If the cat is having a hard time accepting the post, try daily sessions where you make the sound with your fingers of scratching on the post, accompanied by praise, and an irresistible treat to reward the cat as soon as he performs the desired action. Timing is important! The positives need to be heaped on the cat while he performs the action; a nanosecond later and he’ll have no idea why you are praising him. He’ll like it, but he won’t get the message.

Be patient; incorporating this new behavior into his routine may take a few months without having any “slips”.

How to Trim Your Cat’s Nails

Clipping nails should be done every 2-3 weeks.

Here are some other tips:

Start young: It is easier to start kittens on the right path than to retrain an adult cat, but even older cats can learn to enjoy having their feet handled and to accept nail trimming.

Go slow: Paws are one of the most sensitive parts of a cat’s body. They will often pull away from you and make the job more difficult. If your cat is sensitive, try warming them up to the concept during petting sessions. When the cat is most relaxed, touch one of her paws. Then, gently push on their pads, extending a claw, gently praising the whole time. Respect when she’s had enough, and that’s all for that particular session. A minute or two is a good chunk of time. When your cat is accepting of that feeling, then try clipping. One or two nails per session is fine, at first, getting them used to the sensation while having a positive connection with your praise and gentle touch and perhaps a treat afterward.

Catch ‘em napping: You can often clip a nail or two or three on a sleeping cat with no stress whatsoever.
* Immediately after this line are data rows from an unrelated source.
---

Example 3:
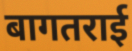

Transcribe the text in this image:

बागतराई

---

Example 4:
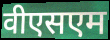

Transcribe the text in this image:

वीएसएम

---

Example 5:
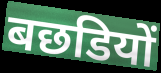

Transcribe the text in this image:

बछडियों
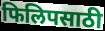
फिलिपसाठी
Be gentle and quiet. If he wakes up and pulls away, that’s okay — remember, cats take many naps every day. You’ll have another chance soon! You can also use the same holistic formula that Jackson’s office cat, Mojo, uses, to keep him calmer during nail trims. Stress Stopper can help to reduce any animals’ stress (it’s formulated for all species, not just cats) during short duration disruptions like nail trims, the vacuum cleaner, or house visitors.

Just cut the tips: The sharp end of the nail is the part that can puncture furniture and give leverage to cause damage. In most cats, when the nails are extended you can easily see the clear part and the pink part. All you need to clip is the end of the clear part. When starting out, it is better to err on the side of caution, especially with dark-colored nails where the quick is not obvious. Just one time pressuring, crushing, or cutting the tender part of the claw will cause discomfort or even bleeding, and will seriously set back your efforts at making the clipping process part of your cat’s accepted routine.
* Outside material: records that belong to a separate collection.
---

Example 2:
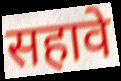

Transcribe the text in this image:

सहावे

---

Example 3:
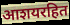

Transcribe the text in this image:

आशयरहित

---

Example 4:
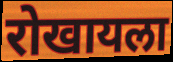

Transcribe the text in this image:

रोखायला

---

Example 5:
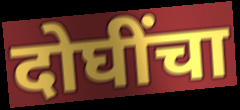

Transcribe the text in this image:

दोघींचा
Make sure your trimmers are sharp. Dull trimmers will crush and splinter the nail. Blade replacements are available for guillotine (Resco) type trimmers.

If Trimming Your Cat’s Nails is a Challenge Try One of the Below Solutions:

Sticky Paws is sort of like huge, double sided Scotch tape, but the glue is designed to be safe for the furniture. It makes the surface unpleasant for the cat’s feet to touch, and they quickly learn to stay away.

Soft Claws/Soft Paws is a product that has helped many cats who won’t use acceptable scratching outlets. They are basically nail caps that are put on by your veterinarian or groomer at first, but most people can learn to install them themselves. The only drawback to these is that they will get pushed off by new nail growth after several weeks, and need to be replaced, which can become costly if you are not able to clip the claw back and replace the cap yourself. It is, however, a much more humane “last resort” than the following:

Please remember that the commitment to become a cat guardian means working with unwanted behavior to achieve a better relationship and deeper bond with your cat, to make the effort to replace negative habits with positive associations, and ultimately increase your cat’s confidence so she can be a happy and loving companion for life.